The correlation of normalized Hi-C interaction matrices between Un-SG and Di-SG samples illustrated by QuASAR-Rep (A), GenomeDISCO (B), Pearson correlation analysis (C) and PCA plot (D).

Supplemental Figure S2

A/B compartment changes during spermatogonial differentiation. A, a schematic overview illustrating the proportions of genomic regions subjected to A/B compartment changes (A-A or B-B) between Un-SG and Di-SG. B, the average expression levels of genes that underwent the A-A or B-B change. P: Mann-Whitney U test, one-tailed. C, the numbers of genes that underwent the A-A or B-B change. D and E, GO-BP analysis of genes that underwent the A-A (D) or B-B change (E).

Supplemental Figure S3

TAD cliques in spermatogonial subgroups. A, Pearson correlation analysis illustrating the correlation of TAD cliques between Un-SG (left) and Di-SG (right) ingroup samples. B, the numbers of TAD cliques in Un-SG and Di-SG. Data points refer to eight biological samples. C, the genome coverage by TAD cliques in Un-SG and Di-SG. Data points refer to eight biological samples. D, the proportions of TADs in cliques and non-cliques. Data are presented as the mean ± SD of eight biological samples. E, the proportions of TAD cliques in A/B compartments. Data are presented as the mean ± SD of eight biological samples.

Supplemental Figure S4

PEI regulation of CATSPER2 (A), DND1 (B) and EZH2 (C) in Un-SG and Di-SG. The upper panel, the contact matrix showing stripes at the CATSPER2 (A), DND1 (B) and EZH2 (C) SE loci.
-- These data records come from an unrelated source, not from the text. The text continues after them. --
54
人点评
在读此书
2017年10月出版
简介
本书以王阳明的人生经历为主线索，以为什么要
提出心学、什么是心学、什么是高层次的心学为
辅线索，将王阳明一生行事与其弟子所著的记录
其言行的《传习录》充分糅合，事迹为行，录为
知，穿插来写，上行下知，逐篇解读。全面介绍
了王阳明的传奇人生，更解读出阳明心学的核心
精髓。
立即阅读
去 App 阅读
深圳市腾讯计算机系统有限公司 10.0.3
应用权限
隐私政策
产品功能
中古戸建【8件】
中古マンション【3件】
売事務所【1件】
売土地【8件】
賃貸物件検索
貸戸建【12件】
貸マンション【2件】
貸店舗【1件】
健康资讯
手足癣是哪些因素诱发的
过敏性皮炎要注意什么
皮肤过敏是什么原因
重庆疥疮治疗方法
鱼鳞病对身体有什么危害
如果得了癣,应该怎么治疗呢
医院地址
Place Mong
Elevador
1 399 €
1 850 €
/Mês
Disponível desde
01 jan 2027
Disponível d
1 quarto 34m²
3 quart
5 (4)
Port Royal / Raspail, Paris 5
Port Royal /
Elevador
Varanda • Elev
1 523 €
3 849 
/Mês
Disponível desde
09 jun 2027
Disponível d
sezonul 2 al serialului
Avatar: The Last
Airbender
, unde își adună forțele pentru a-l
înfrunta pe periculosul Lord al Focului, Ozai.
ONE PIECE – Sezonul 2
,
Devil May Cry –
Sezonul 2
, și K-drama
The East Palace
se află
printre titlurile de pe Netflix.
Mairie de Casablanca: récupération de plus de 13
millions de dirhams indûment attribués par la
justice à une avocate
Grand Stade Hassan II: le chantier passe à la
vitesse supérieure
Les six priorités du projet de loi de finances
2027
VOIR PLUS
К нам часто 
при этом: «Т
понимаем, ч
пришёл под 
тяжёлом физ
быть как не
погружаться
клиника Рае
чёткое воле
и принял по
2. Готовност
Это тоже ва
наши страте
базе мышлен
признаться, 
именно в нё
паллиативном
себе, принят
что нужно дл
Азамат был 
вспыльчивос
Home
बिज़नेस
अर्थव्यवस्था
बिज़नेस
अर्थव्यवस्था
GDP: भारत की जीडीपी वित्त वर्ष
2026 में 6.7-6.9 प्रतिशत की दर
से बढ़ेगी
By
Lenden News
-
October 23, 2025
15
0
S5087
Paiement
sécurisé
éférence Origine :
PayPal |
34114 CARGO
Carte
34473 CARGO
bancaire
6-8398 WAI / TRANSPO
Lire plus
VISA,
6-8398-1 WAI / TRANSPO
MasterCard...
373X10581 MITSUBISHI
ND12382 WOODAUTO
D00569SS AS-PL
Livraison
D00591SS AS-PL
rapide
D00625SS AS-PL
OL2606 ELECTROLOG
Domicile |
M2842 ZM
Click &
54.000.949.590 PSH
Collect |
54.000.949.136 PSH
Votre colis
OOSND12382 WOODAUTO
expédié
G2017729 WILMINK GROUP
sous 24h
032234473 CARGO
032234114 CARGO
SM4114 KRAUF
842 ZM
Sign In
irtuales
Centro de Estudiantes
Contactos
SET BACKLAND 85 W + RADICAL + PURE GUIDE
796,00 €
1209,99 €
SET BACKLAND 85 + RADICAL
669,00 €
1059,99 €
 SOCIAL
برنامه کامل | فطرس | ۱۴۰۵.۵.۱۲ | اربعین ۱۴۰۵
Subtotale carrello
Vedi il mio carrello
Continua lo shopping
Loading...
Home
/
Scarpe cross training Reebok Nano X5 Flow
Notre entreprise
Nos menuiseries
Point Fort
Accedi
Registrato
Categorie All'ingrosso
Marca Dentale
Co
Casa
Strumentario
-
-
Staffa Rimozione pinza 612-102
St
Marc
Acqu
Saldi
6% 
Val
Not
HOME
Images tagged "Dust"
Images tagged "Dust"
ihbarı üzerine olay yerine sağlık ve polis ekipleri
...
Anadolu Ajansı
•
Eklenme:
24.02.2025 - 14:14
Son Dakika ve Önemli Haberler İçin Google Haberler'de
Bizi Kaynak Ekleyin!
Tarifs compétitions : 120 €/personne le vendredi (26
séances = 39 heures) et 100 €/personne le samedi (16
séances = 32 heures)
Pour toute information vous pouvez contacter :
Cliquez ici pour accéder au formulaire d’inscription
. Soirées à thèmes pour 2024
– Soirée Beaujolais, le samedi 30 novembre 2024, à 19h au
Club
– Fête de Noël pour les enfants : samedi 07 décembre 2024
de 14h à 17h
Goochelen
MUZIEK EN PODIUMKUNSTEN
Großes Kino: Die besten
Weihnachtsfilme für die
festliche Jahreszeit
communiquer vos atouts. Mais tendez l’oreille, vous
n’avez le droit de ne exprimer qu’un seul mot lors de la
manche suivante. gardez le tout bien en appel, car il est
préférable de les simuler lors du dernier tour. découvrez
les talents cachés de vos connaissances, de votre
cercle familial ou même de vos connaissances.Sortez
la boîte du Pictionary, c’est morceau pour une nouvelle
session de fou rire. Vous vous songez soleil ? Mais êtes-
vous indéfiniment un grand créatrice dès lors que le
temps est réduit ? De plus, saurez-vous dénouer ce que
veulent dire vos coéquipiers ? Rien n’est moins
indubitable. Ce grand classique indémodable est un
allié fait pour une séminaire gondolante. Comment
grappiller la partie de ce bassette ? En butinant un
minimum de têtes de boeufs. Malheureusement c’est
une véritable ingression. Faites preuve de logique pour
The middle panel, models for PEI regulation of CATSPER2 (A), DND1 (B) and EZH2 (C), as well as RNA-seq coverage at their genomic loci. The lower panel, views of the observed/expected chromatin interaction frequencies, RefSeq, TAD and A/B index at chromosome 1: 127,310,000 to 128,310,000 (A), chromosome 2: 141,890,000 to 142,890,000 (B) and chromosome 9: 108,885,000 to 109,885,000 (C).